⟨

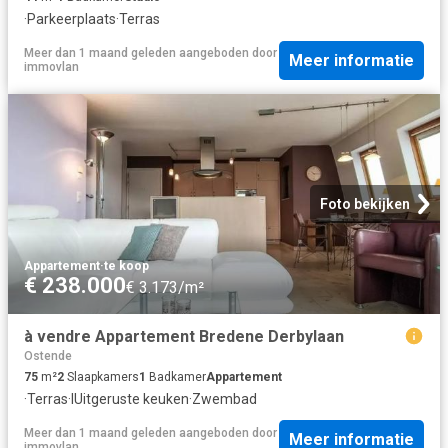
·
Parkeerplaats
·
Terras
Meer dan 1 maand geleden
aangeboden door
Meer informatie
immovlan
Foto bekijken
Appartement
·
te koop
€ 238.000
€ 3.173/m²
à vendre Appartement Bredene Derbylaan
Ostende
75
m²
2
Slaapkamers
1
Badkamer
Appartement
·
Terras
·
IUitgeruste keuken
·
Zwembad
Meer dan 1 maand geleden
aangeboden door
Meer informatie
immovlan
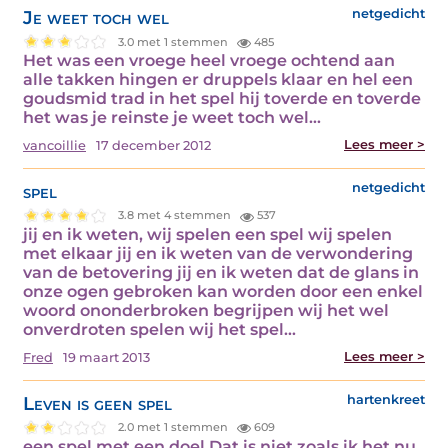
Je weet toch wel
netgedicht
3.0 met 1 stemmen
485
Het was een vroege heel vroege ochtend aan
alle takken hingen er druppels klaar en hel een
goudsmid trad in het spel hij toverde en toverde
het was je reinste je weet toch wel…
Lees meer >
vancoillie
17 december 2012
spel
netgedicht
3.8 met 4 stemmen
537
jij en ik weten, wij spelen een spel wij spelen
met elkaar jij en ik weten van de verwondering
van de betovering jij en ik weten dat de glans in
onze ogen gebroken kan worden door een enkel
woord ononderbroken begrijpen wij het wel
onverdroten spelen wij het spel…
Lees meer >
Fred
19 maart 2013
Leven is geen spel
hartenkreet
2.0 met 1 stemmen
609
een spel met een doel Dat is niet zoals ik het nu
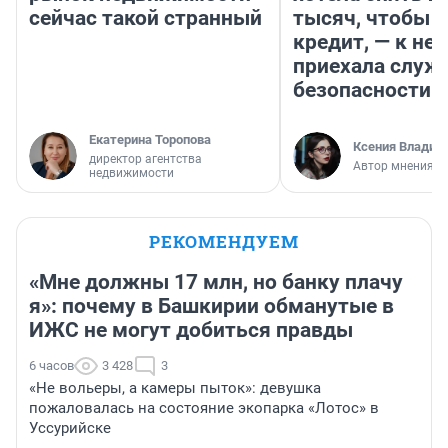
сейчас такой странный
тысяч, чтобы п
кредит, — к не
приехала служ
безопасности
Екатерина Торопова
Ксения Владим
директор агентства
Автор мнения
недвижимости
РЕКОМЕНДУЕМ
«Мне должны 17 млн, но банку плачу
я»: почему в Башкирии обманутые в
ИЖС не могут добиться правды
6 часов
3 428
3
«Не вольеры, а камеры пыток»: девушка
пожаловалась на состояние экопарка «Лотос» в
Уссурийске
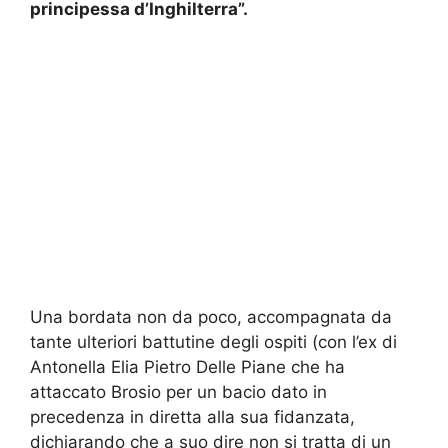
principessa d’Inghilterra”.
Una bordata non da poco, accompagnata da
tante ulteriori battutine degli ospiti (con l’ex di
Antonella Elia Pietro Delle Piane che ha
attaccato Brosio per un bacio dato in
precedenza in diretta alla sua fidanzata,
dichiarando che a suo dire non si tratta di un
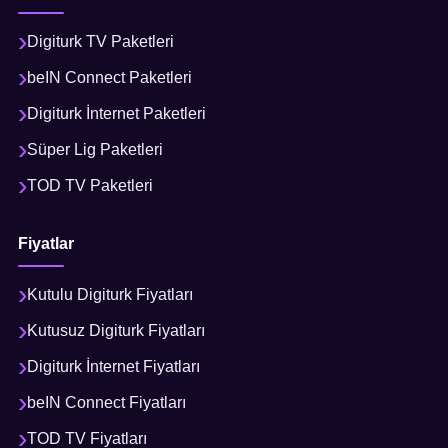
Digiturk TV Paketleri
beIN Connect Paketleri
Digiturk İnternet Paketleri
Süper Lig Paketleri
TOD TV Paketleri
Fiyatlar
Kutulu Digiturk Fiyatları
Kutusuz Digiturk Fiyatları
Digiturk İnternet Fiyatları
beIN Connect Fiyatları
TOD TV Fiyatları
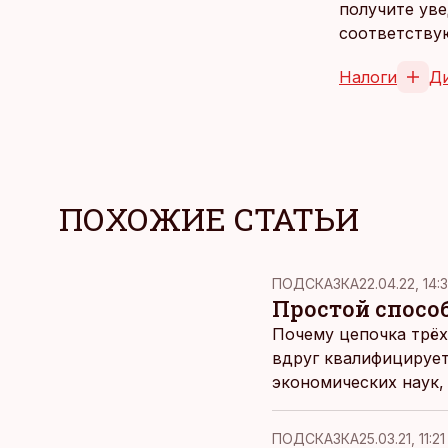
получите уве
соответству
Налоги
Д
ПОХОЖИЕ СТАТЬИ
ПОДСКАЗКА
22.04.22, 14:
Простой способ
Почему цепочка трёх
вдруг квалифицирует
экономических наук,
ПОДСКАЗКА
25.03.21, 11:21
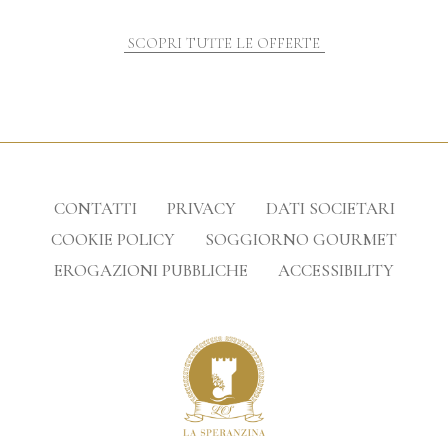
SCOPRI TUTTE LE OFFERTE
CONTATTI
PRIVACY
DATI SOCIETARI
COOKIE POLICY
SOGGIORNO GOURMET
EROGAZIONI PUBBLICHE
ACCESSIBILITY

⟩

Using the data above, print every line exactly, omitting pictures.

·
Parkeerplaats
·
Terras
Meer dan 1 maand geleden
aangeboden door
Meer informatie
immovlan
Foto bekijken
Appartement
·
te koop
€ 238.000
€ 3.173/m²
à vendre Appartement Bredene Derbylaan
Ostende
75
m²
2
Slaapkamers
1
Badkamer
Appartement
·
Terras
·
IUitgeruste keuken
·
Zwembad
Meer dan 1 maand geleden
aangeboden door
Meer informatie
immovlan
Je weet toch wel
netgedicht
3.0 met 1 stemmen
485
Het was een vroege heel vroege ochtend aan
alle takken hingen er druppels klaar en hel een
goudsmid trad in het spel hij toverde en toverde
het was je reinste je weet toch wel…
Lees meer >
vancoillie
17 december 2012
spel
netgedicht
3.8 met 4 stemmen
537
jij en ik weten, wij spelen een spel wij spelen
met elkaar jij en ik weten van de verwondering
van de betovering jij en ik weten dat de glans in
onze ogen gebroken kan worden door een enkel
woord ononderbroken begrijpen wij het wel
onverdroten spelen wij het spel…
Lees meer >
Fred
19 maart 2013
Leven is geen spel
hartenkreet
2.0 met 1 stemmen
609
een spel met een doel Dat is niet zoals ik het nu
сейчас такой странный
тысяч, чтобы п
кредит, — к не
приехала служ
безопасности
Екатерина Торопова
Ксения Владим
директор агентства
Автор мнения
недвижимости
РЕКОМЕНДУЕМ
«Мне должны 17 млн, но банку плачу
я»: почему в Башкирии обманутые в
ИЖС не могут добиться правды
6 часов
3 428
3
«Не вольеры, а камеры пыток»: девушка
пожаловалась на состояние экопарка «Лотос» в
Уссурийске
principessa d’Inghilterra”.
Una bordata non da poco, accompagnata da
tante ulteriori battutine degli ospiti (con l’ex di
Antonella Elia Pietro Delle Piane che ha
attaccato Brosio per un bacio dato in
precedenza in diretta alla sua fidanzata,
dichiarando che a suo dire non si tratta di un
Digiturk TV Paketleri
beIN Connect Paketleri
Digiturk İnternet Paketleri
Süper Lig Paketleri
TOD TV Paketleri
Fiyatlar
Kutulu Digiturk Fiyatları
Kutusuz Digiturk Fiyatları
Digiturk İnternet Fiyatları
beIN Connect Fiyatları
TOD TV Fiyatları
получите уве
соответству
Налоги
Д
ПОХОЖИЕ СТАТЬИ
ПОДСКАЗКА
22.04.22, 14:
Простой способ
Почему цепочка трёх
вдруг квалифицирует
экономических наук,
ПОДСКАЗКА
25.03.21, 11:21
SCOPRI TUTTE LE OFFERTE
CONTATTI
PRIVACY
DATI SOCIETARI
COOKIE POLICY
SOGGIORNO GOURMET
EROGAZIONI PUBBLICHE
ACCESSIBILITY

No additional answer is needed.